ABAC went a step further by offering three recommendations to stimulate APEC's trade and investment agenda. First, APEC should develop and economies should follow a set of best practices covering regional trading arrangements (RTAs)/free trade agreements (FTAs) to ensure that they serve as 'building blocks' toward the achievement of the Bogor Goals. ABAC proposed that APEC and ABAC undertake a joint scoping study of a Trans-Pacific Business Agenda, to move toward greater integration of regional markets. And ABAC proposed that APEC examine the feasibility and potential scope and features of a Free Trade Area of the Asia-Pacific (FTAAP).
Somerville said, "We are asking you (APEC Leaders) to consider an ambitious new Trans-Pacific Business Agenda - to enhance the scope and effectiveness of APEC's trade facilitation initiatives", and about the FTAAP that it "could bring significant economic benefit to the region as a whole".
ABAC expressed concern that the new security environment and security compliance costs not jeopardize APEC's progress on trade facilitation or its commitment to reducing trade transaction costs. ABAC called on APEC to balance trade and security requirements through greater consultation and information sharing with the business community.
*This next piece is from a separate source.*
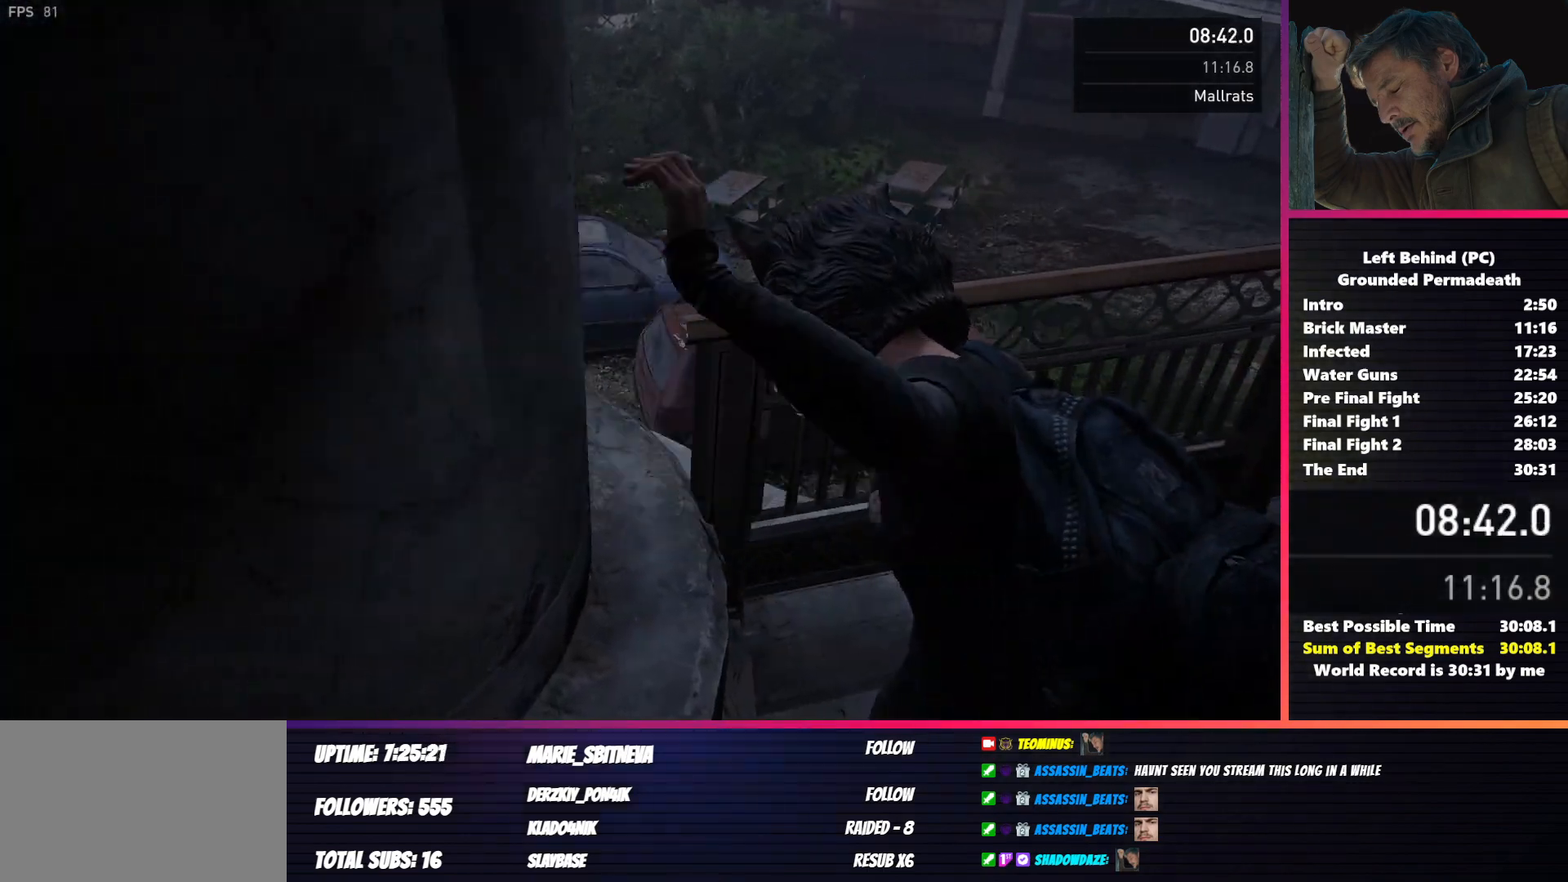
{"keys": ["d", "shift"], "mouse": [], "events": [[33, "shift", "down"], [50, "s", "down"], [250, "d", "down"], [350, "s", "up"]]}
Other related recommendations included: adopting specific measures to reduce transaction costs, strengthen market infrastructure and capacity to improve legal and regulatory enforcement, intellectual property protections, transparency, and provision of necessary capacity building assistance to ensure these measures, including security, can be implemented across the region.
Somerville said about the report, "We examine the impact of new security threats, and the costs of countermeasures, on business" and "offer recommendations to Leaders on ways to enhance APEC's effectiveness and relevance" and noted that ABAC is arguing for deepening of the consultative processes between public and private stakeholders in the regional economy.
The report stresses the importance of strengthening financial systems by accelerating reforms; helping vulnerable economies deal with volatile capital movements; improving economies' understanding of how to deepen capital markets; developing effective public/private partnerships to improve financial system security, improve governance and combat corruption. ABAC also provided leadership during the year aimed at advancing progress towards the future establishment of a regional bond market.
One of ABAC's most tangible and groundbreaking accomplishments of 2004 was to take strong steps to combat corruption in the Asia Pacific region. Even five years ago, the topic of corruption was too sensitive to raise in a multilateral forum. This year, ABAC members developed and all signed a statement of commitment to take action in their businesses to fight corruption. The ABAC Chair saying, "we stress the urgent need to address the debilitating effects of corruption."
ABAC also stressed the continuing importance of capacity building, at the institutional, organizational and human levels, in order to achieve APEC's Bogor Goals. APEC economies should work in a coordinated way to identify and address critical capacity building needs at each of these levels. Such capacity building measures are not only a foundation upon which to undertake reforms, they are vital to building popular confidence in liberalization and to ensuring that the benefits of economic growth can be widely and equitably shared.